O recente episódio envolvendo a captura de um drone submarino americano pelo Irã no Estreito de Ormuz, ocorrido em meio ao acirramento do conflito entre os dois países em 2026, trouxe à tona uma tecnologia que opera longe dos nossos olhos, mas com impacto crescente na ciência e na geopolítica. Conhecidos como veículos autônomos submarinos (AUVs), os drones submarinos são robôs projetados para explorar as profundezas dos oceanos sem a necessidade de controle humano direto
Diferente dos drones aéreos, que usam GPS para se localizar, os modelos submarinos enfrentam um desafio maior: os sinais de satélite não penetram na água. Por isso, eles dependem de sistemas de navegação sofisticados para cumprir suas missões, que podem durar de dias a semanas, dependendo do modelo.
Como esses drones operam no fundo do mar?
A navegação autônoma é garantida por uma combinação de tecnologias.
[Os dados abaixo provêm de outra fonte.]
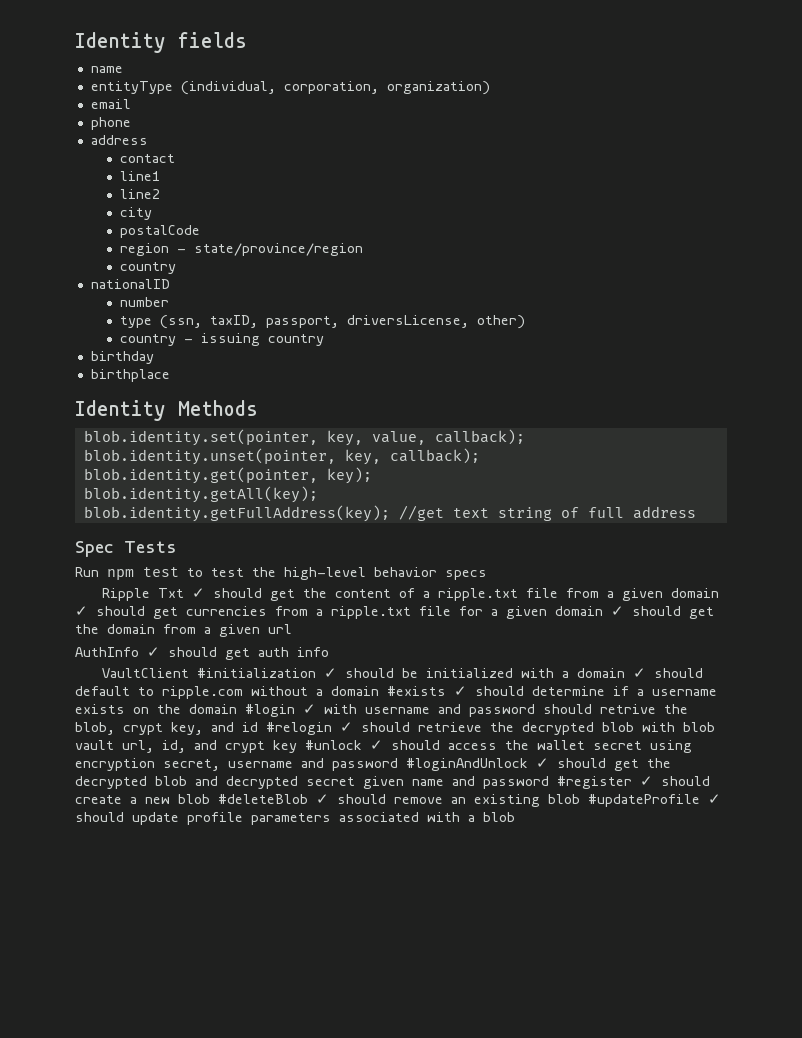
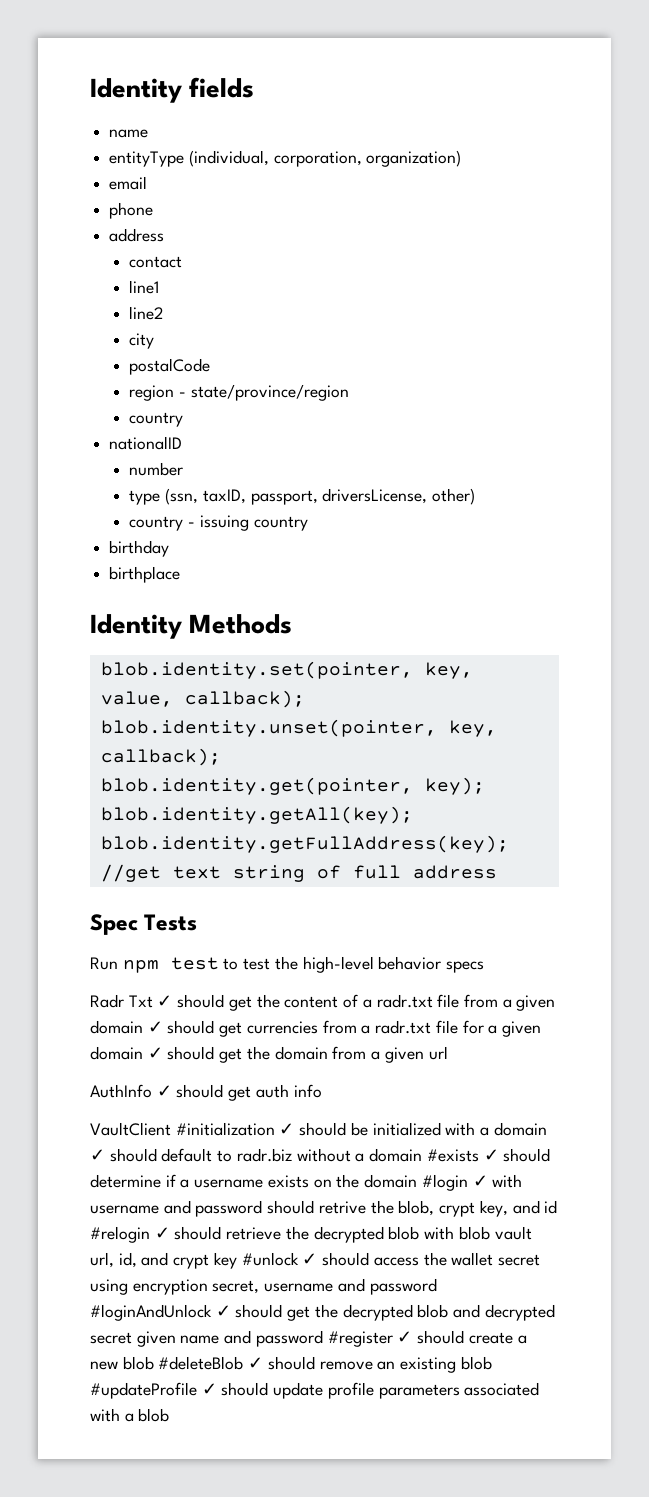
[101,588,150,601] Ripple -> [90,994,124,1008] Radr
[437,588,518,601] ripple.txt -> [376,994,433,1008] radr.txt
[331,606,411,619] ripple.txt -> [375,1020,432,1034] radr.txt
[162,686,243,699] ripple.com -> [236,1148,292,1162] radr.biz

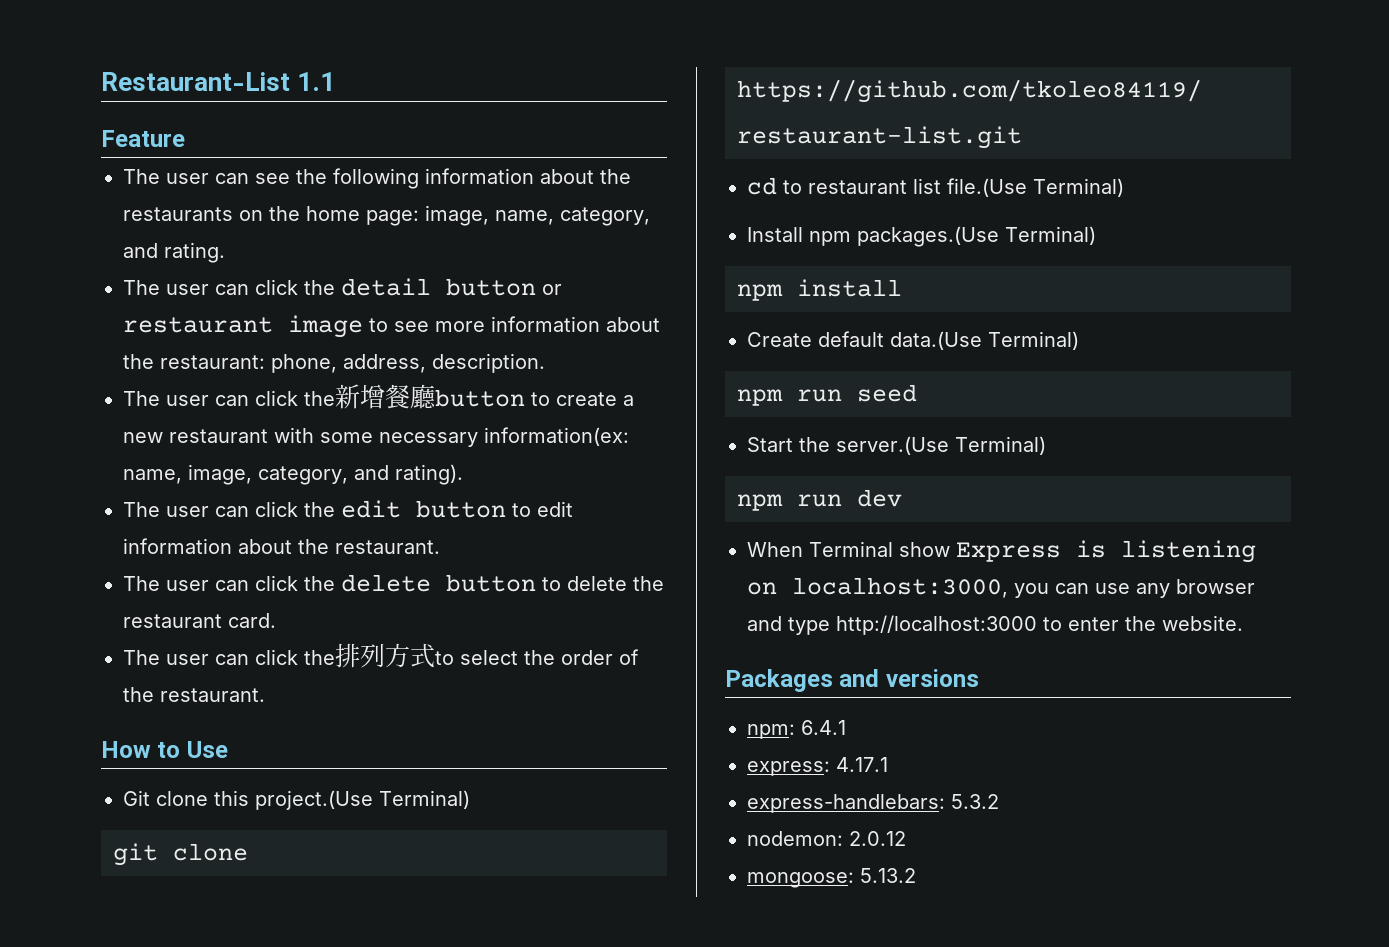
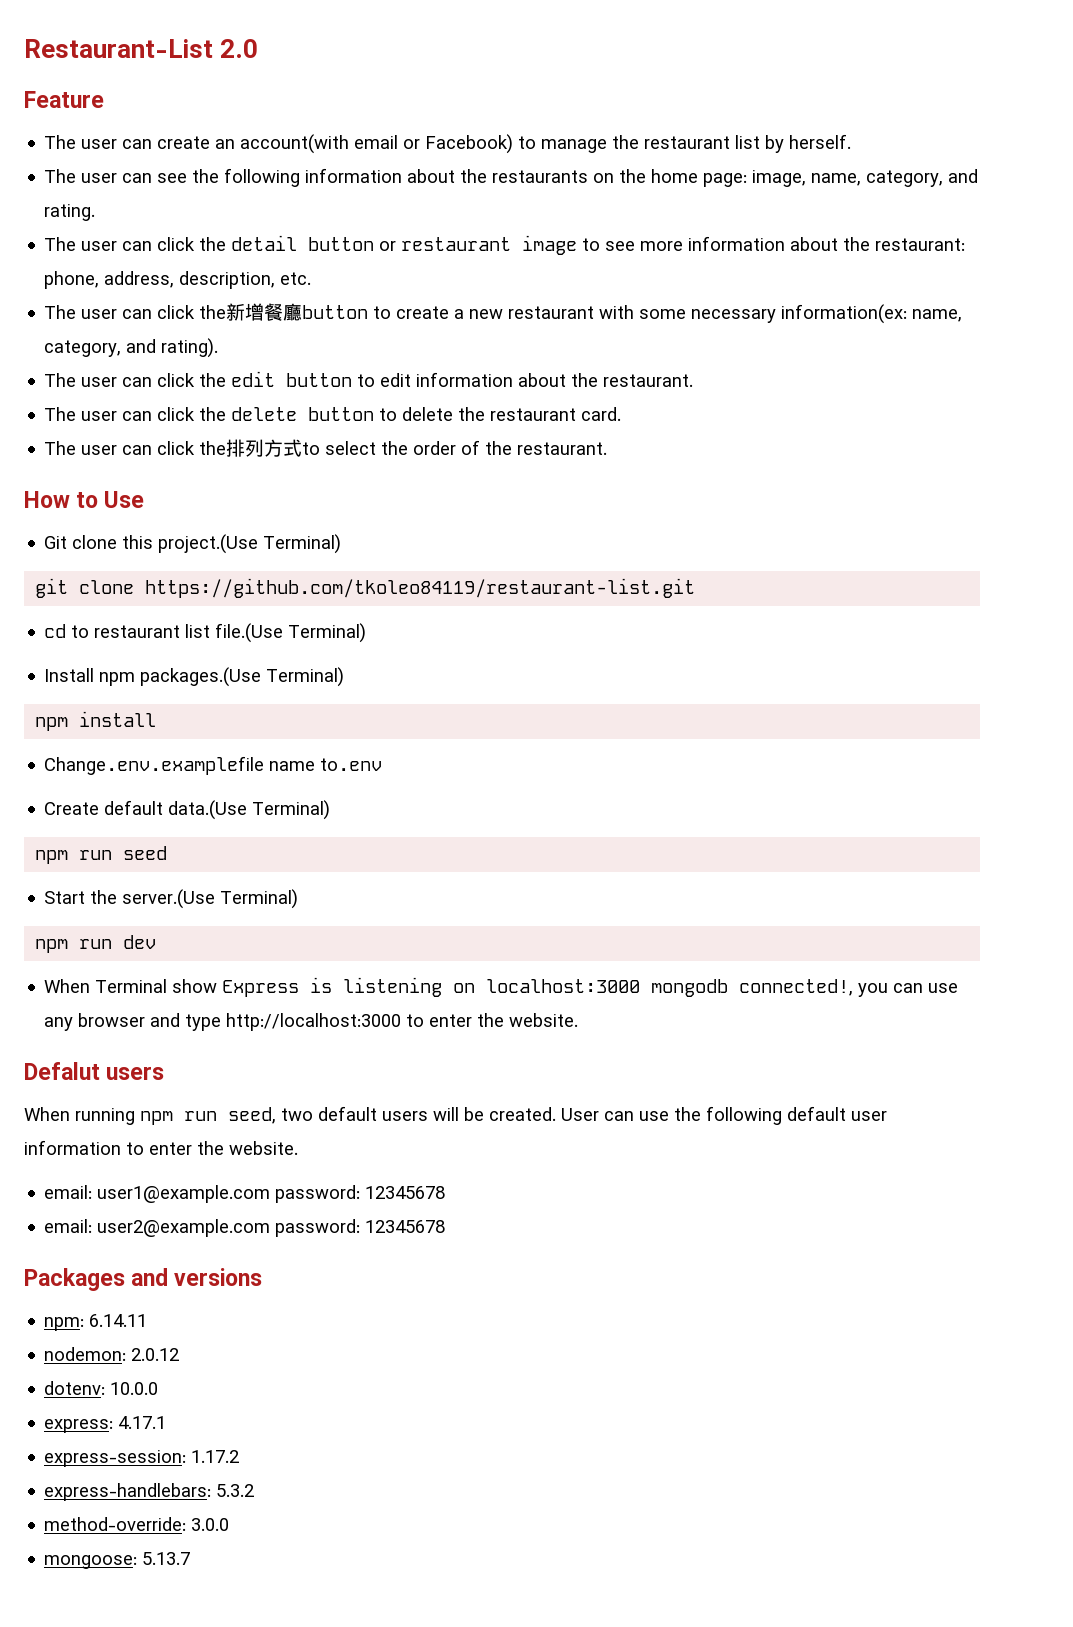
[297,72,336,91] 1.1 -> [220,39,259,58] 2.0
(185, 138) none -> [44,134,852,154] // The user can create an account(with email or Facebook) to manage the restaurant list by herself.
[432,353,545,373] description. -> [179,271,312,289] description, etc.
[188,464,252,485] image, -> (963, 315) none
(902, 288) none -> [44,756,383,775] // Change.env.examplefile name to.env
[792,577,1008,598] localhost:3000, -> [486,979,854,997] localhost:3000 mongodb connected!,
(1243, 623) none -> [24,1062,165,1080] [24,1106,887,1125] [24,1140,298,1155] [44,1185,446,1203] [44,1219,446,1237] // Defalut users // When running npm run seed, two default users will be created. User can use the following default user information to enter the website. // email: user1@example.com password: 12345678 // email: user2@example.com password: 12345678
[801,720,846,735] 6.4.1 -> [89,1314,148,1327] [44,1347,180,1361] [44,1381,159,1395] 6.14.11 // nodemon: 2.0.12 // dotenv: 10.0.0
(888, 764) none -> [44,1450,240,1467] // express-session: 1.17.2
[747,831,906,846] nodemon: 2.0.12 -> [44,1517,230,1531] method-override: 3.0.0
[860,868,916,883] 5.13.2 -> [142,1552,191,1565] 5.13.7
Uma das principais é o sistema de navegação inercial (INS), um conjunto de sensores que mede a aceleração e a rotação do veículo para calcular sua posição. É como caminhar em um quarto escuro, contando os passos para saber onde você está.
Para corrigir desvios e mapear o ambiente, os drones usam sonares. Eles emitem pulsos sonoros e analisam os ecos que retornam, criando um mapa detalhado do fundo do mar, identificando obstáculos ou objetos de interesse. A comunicação com a superfície, quando necessária, é feita por modems acústicos, que convertem dados digitais em ondas sonoras para transmiti-los pela água, de forma similar ao funcionamento de um sonar.
A autonomia de energia também é fundamental. Equipados com baterias de longa duração e estruturas reforçadas, esses veículos podem cobrir vastas áreas oceânicas e alcançar profundidades de até 6.000 metros, coletando informações valiosas de forma contínua e silenciosa.
Principais usos dos drones submarinos
A versatilidade dos AUVs permite que sejam usados em diversas áreas, de pesquisas científicas a operações militares. Suas aplicações práticas são cada vez mais importantes para entender e explorar o ambiente marinho.
- Pesquisa científica: eles mapeiam o assoalho oceânico com alta precisão, estudam ecossistemas de águas profundas, monitoram vulcões submarinos e coletam amostras de água para analisar a saúde dos oceanos.
- Indústria de energia: empresas de óleo e gás utilizam os drones para inspecionar dutos e plataformas submarinas, garantindo a segurança das estruturas e prevenindo acidentes ambientais.
- Arqueologia marinha: são ferramentas essenciais na busca e no mapeamento de naufrágios históricos, permitindo a exploração de locais de difícil acesso para mergulhadores.
- Aplicações militares: as forças armadas os empregam para vigilância de áreas estratégicas, detecção de minas submarinas e missões de reconhecimento, aproveitando sua capacidade de operar discretamente.